Answer: D) it increases
=========================================================
Step-by-step explanation:
Let's add up the values we're given to get
22 + 20 + 23 + 2 + 21 + 25 + 31 + 28 = 172
Then divide by 8, since there are 8 values in this set, leading to 172/8 = 21.5
The mean of the original set is 21.5
We'll come back to this later.
------------------
If you sort the values of {22, 20, 23, 2, 21, 25, 31, 28} you would get the list {2, 20, 21, 22, 23, 25, 28, 31}
Cross off the first and last number to reduce things to this smaller set {20, 21, 22, 23, 25, 28}
Repeat again, cross off the first and last number, and we now have {21, 22, 23, 25}
Do that one more time to be left with {22,23}
The median is the value at the midpoint of 22 and 23. Add these up and divide by two: (22+23)/2 = 45/2 = 22.5
The median is 22.5
The items lower than the median are L = {2, 20, 21, 22} while the items in the upper set above the median are U = {23, 25, 28, 31}.
You should find the median of set L is 20.5 and the median of set U is 26.5
Therefore Q1 and Q3 are 20.5 and 26.5 respectively
Q1 = 20.5
Q3 = 26.5
Use these two values to get the interquartile range (IQR)
IQR = Q3 - Q1
IQR = 26.5 - 20.5
IQR = 6
Then we can compute the lower fence which I'll call m
lower fence = Q1 - 1.5*IQR
lower fence = 20.5 - 1.5*6
lower fence = 11.5
We can see the data value "2" is smaller than the lower fence 11.5; anything below the lower fence is considered an outlier.
------------------
All of the previous section was to find if we had an outlier, and identify what that outlier is. We found the single outlier is 2.

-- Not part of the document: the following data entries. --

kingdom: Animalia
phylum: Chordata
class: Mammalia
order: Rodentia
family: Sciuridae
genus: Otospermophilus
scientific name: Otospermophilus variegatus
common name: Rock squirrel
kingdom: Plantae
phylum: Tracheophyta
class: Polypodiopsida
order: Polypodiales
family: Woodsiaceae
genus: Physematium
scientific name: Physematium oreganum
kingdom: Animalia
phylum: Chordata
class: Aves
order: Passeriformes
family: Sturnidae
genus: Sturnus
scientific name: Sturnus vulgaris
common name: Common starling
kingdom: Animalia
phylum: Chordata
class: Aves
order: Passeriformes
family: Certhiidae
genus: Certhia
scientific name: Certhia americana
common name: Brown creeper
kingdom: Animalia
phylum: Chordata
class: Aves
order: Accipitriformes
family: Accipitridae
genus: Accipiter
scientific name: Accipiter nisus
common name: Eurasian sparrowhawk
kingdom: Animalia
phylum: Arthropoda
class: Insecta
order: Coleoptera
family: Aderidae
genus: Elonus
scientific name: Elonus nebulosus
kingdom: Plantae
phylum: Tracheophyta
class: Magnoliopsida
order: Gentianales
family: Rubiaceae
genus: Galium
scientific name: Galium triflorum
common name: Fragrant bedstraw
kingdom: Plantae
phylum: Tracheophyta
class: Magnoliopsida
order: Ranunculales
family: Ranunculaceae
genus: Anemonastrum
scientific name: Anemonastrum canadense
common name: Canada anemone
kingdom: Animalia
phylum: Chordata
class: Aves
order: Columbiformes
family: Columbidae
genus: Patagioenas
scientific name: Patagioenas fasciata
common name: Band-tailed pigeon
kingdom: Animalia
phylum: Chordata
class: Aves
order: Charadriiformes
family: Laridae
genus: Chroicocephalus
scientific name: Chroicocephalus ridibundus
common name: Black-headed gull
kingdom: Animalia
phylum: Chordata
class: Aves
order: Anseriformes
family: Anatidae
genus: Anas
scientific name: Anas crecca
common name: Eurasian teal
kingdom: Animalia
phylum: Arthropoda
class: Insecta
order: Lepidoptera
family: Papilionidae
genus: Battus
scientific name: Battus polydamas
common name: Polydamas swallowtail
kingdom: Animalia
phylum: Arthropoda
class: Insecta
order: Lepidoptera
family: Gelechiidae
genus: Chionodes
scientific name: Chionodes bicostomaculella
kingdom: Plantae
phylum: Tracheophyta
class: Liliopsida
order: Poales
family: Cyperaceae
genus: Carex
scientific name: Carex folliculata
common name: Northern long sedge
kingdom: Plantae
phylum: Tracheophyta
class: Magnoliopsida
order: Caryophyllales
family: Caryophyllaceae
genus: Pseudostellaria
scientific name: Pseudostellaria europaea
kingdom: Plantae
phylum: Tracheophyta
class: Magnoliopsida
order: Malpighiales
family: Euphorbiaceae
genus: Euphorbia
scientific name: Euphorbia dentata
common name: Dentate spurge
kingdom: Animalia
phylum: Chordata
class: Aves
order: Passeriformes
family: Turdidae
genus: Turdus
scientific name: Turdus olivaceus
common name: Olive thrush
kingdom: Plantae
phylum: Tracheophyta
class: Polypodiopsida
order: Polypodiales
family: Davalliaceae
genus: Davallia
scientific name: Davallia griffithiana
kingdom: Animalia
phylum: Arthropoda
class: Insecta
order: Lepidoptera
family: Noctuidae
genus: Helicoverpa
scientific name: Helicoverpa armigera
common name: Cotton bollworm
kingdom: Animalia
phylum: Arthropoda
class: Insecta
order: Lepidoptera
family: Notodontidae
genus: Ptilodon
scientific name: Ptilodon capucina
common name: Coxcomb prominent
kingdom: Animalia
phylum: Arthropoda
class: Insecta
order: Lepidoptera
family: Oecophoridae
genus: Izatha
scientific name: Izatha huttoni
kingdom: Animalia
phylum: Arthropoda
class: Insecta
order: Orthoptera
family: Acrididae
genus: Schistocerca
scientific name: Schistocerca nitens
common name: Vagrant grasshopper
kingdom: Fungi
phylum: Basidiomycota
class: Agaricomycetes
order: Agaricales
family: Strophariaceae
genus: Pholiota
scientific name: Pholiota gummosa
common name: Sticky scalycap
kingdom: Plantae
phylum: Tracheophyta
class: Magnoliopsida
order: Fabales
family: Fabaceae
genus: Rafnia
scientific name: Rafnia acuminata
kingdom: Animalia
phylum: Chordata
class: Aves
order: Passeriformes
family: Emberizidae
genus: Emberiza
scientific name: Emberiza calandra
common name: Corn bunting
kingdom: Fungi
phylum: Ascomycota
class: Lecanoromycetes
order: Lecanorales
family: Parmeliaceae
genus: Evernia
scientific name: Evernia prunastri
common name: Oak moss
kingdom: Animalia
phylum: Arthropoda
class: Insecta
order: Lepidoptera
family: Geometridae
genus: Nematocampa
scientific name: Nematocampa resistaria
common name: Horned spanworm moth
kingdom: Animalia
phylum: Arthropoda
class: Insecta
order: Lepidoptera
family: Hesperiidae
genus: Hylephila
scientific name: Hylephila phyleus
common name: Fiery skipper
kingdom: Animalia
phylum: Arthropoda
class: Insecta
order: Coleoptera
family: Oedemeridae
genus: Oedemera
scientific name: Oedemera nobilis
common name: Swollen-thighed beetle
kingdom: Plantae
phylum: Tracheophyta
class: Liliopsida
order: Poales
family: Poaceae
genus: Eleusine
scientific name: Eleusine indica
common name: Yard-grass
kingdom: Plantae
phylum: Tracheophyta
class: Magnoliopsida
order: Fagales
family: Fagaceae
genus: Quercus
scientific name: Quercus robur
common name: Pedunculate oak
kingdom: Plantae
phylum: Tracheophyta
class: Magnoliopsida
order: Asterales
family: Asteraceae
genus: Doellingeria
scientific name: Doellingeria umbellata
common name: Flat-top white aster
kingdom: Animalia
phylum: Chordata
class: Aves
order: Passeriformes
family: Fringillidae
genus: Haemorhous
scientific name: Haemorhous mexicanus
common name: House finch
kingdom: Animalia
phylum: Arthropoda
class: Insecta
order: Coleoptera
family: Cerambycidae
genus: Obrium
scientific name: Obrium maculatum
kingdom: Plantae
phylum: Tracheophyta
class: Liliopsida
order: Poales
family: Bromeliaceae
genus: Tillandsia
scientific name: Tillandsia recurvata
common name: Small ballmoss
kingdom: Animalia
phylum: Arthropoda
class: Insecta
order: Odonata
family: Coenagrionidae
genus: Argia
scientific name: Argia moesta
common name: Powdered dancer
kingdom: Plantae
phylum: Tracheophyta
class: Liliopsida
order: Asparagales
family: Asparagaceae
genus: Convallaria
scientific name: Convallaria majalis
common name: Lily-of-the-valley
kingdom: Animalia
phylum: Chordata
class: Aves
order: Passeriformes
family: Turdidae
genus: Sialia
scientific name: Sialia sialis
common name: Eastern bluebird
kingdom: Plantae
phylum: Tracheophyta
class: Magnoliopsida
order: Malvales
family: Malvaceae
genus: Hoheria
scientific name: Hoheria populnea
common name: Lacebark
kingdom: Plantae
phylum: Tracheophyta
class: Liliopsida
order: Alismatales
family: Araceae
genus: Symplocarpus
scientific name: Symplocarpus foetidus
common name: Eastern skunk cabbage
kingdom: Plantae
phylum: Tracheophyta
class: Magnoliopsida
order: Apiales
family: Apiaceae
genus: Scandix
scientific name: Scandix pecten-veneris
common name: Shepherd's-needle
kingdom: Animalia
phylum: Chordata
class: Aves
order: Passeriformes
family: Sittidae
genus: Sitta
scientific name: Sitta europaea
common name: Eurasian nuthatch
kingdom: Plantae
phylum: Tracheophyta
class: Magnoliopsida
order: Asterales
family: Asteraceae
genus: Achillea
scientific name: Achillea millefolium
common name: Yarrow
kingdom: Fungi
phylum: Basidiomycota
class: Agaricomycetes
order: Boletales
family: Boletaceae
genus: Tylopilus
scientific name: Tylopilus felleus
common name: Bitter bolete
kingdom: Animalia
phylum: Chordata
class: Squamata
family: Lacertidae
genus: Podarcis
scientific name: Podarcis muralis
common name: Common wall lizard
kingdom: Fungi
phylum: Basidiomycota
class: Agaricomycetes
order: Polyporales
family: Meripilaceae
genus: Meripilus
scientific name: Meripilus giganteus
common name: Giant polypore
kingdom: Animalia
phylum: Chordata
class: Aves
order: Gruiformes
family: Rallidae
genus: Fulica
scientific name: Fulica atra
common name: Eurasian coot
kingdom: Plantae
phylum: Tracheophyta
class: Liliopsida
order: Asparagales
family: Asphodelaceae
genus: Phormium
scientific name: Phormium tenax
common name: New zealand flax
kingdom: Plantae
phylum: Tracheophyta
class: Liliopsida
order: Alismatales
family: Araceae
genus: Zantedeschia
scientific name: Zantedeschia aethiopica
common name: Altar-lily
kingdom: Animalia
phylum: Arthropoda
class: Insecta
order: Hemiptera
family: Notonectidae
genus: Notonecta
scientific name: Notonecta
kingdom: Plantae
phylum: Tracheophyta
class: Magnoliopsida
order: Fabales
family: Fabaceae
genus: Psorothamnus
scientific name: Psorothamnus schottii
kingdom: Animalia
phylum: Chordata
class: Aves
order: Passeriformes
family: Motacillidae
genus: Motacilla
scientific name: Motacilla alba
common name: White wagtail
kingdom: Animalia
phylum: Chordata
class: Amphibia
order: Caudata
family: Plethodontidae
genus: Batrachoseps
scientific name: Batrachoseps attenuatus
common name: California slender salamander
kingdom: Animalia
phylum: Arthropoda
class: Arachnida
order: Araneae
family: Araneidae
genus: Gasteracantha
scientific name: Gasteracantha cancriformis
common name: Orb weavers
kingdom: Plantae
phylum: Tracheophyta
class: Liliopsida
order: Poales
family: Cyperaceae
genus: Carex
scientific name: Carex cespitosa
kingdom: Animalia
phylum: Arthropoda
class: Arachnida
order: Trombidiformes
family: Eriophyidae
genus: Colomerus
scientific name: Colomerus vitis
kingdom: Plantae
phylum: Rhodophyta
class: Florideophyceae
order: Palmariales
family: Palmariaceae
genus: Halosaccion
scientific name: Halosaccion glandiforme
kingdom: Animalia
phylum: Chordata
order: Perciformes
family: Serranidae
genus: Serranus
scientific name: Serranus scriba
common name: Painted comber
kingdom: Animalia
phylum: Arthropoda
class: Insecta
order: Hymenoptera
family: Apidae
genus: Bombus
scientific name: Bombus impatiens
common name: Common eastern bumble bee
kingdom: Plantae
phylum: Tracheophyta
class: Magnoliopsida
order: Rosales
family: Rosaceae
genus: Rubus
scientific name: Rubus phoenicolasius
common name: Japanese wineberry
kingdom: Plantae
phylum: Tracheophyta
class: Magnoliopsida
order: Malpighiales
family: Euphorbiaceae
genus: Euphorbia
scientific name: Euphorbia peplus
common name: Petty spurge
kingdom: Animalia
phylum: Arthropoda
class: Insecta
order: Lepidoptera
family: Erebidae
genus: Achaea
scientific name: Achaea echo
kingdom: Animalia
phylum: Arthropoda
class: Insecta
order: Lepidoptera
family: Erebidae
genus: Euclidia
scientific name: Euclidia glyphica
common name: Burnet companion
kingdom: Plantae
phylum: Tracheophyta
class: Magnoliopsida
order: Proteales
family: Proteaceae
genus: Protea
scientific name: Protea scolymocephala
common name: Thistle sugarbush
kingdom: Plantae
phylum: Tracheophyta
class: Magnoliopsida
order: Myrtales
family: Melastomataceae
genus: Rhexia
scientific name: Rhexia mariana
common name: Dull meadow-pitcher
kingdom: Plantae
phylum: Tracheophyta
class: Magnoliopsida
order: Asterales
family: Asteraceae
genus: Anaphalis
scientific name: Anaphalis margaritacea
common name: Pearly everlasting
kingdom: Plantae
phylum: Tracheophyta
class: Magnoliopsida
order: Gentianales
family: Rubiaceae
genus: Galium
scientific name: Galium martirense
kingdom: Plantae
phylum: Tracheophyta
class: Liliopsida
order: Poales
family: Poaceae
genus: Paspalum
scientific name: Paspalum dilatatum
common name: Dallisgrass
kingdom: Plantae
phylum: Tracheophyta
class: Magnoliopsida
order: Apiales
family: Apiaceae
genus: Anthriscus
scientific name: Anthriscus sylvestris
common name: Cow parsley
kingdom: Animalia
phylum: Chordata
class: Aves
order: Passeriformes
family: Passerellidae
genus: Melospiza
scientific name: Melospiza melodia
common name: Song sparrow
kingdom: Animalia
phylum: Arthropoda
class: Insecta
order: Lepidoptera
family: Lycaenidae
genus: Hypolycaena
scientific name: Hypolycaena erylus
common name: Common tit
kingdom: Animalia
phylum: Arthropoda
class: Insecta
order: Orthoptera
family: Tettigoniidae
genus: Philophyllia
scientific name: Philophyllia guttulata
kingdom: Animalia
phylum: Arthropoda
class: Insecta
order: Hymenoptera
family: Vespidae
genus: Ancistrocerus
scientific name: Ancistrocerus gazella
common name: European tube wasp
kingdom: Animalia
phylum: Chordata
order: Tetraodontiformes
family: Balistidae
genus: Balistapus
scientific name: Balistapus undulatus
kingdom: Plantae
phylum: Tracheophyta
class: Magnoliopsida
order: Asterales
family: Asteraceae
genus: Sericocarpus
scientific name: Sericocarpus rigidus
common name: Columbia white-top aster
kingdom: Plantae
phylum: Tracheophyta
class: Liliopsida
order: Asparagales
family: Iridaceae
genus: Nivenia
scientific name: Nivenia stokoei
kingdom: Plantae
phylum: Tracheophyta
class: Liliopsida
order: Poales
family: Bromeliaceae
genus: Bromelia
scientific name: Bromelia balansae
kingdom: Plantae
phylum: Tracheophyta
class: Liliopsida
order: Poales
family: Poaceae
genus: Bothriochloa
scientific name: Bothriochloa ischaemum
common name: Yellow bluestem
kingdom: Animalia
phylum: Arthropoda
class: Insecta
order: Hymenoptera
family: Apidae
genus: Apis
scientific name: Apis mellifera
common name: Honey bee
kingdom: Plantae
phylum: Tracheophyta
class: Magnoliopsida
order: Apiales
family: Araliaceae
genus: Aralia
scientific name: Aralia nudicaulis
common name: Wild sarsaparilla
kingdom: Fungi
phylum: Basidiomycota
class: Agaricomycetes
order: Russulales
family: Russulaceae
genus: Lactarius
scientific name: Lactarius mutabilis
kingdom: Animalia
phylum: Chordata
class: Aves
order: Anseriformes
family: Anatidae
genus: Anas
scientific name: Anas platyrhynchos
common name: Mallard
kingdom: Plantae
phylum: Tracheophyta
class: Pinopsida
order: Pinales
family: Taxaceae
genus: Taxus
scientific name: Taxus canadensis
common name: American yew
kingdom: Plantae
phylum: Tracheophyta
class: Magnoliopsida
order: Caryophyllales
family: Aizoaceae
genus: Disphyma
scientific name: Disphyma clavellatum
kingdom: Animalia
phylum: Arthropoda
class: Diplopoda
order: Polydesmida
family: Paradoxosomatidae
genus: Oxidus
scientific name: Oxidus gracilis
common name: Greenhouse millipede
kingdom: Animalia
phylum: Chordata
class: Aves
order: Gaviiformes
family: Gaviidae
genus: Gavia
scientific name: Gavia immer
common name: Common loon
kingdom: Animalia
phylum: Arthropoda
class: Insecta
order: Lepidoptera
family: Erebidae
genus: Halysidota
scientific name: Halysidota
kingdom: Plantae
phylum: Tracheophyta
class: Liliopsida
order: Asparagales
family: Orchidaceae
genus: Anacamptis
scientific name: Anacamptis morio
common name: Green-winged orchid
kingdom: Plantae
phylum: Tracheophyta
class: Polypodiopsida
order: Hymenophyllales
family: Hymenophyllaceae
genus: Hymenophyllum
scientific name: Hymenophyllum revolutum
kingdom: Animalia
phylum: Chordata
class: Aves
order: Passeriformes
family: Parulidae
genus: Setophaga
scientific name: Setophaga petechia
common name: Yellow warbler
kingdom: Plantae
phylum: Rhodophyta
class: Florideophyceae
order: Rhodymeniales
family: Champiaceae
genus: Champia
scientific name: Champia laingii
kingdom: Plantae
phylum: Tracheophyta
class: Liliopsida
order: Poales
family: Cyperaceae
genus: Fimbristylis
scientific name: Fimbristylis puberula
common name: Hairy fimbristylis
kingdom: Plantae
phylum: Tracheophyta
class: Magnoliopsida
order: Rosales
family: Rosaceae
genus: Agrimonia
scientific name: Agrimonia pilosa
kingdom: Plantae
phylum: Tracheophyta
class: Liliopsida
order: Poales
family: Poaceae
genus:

We could have probably done all of that by simply noticing that 2 is far from the main cluster of other values in the 20s; however, sometimes picking the outlier isn't that straightforward. So it's good practice to use the method described above.
Anyways, we'll remove the outlier "2" and we're left with this set {22,20,23,21,25,31,28}
Add up those values to get
22 + 20 + 23 + 21 + 25 + 31 + 28 = 170
Then divide that by 7, since we tossed out one value, and we get
170/7 = 24.2857 approximately
This is new mean.
------------------
To summarize:
- The mean of the original set is exactly 21.5
- The mean of the set after we remove the outlier is roughly 24.2857
We can see that the mean has increased. The very small outlier pulls on the mean to get smaller. Removing said outlier will then increase the mean so that it gravitates toward the main cluster. The mean is the center so if you remove the far outlier, then the center gravitates toward where the other values are located.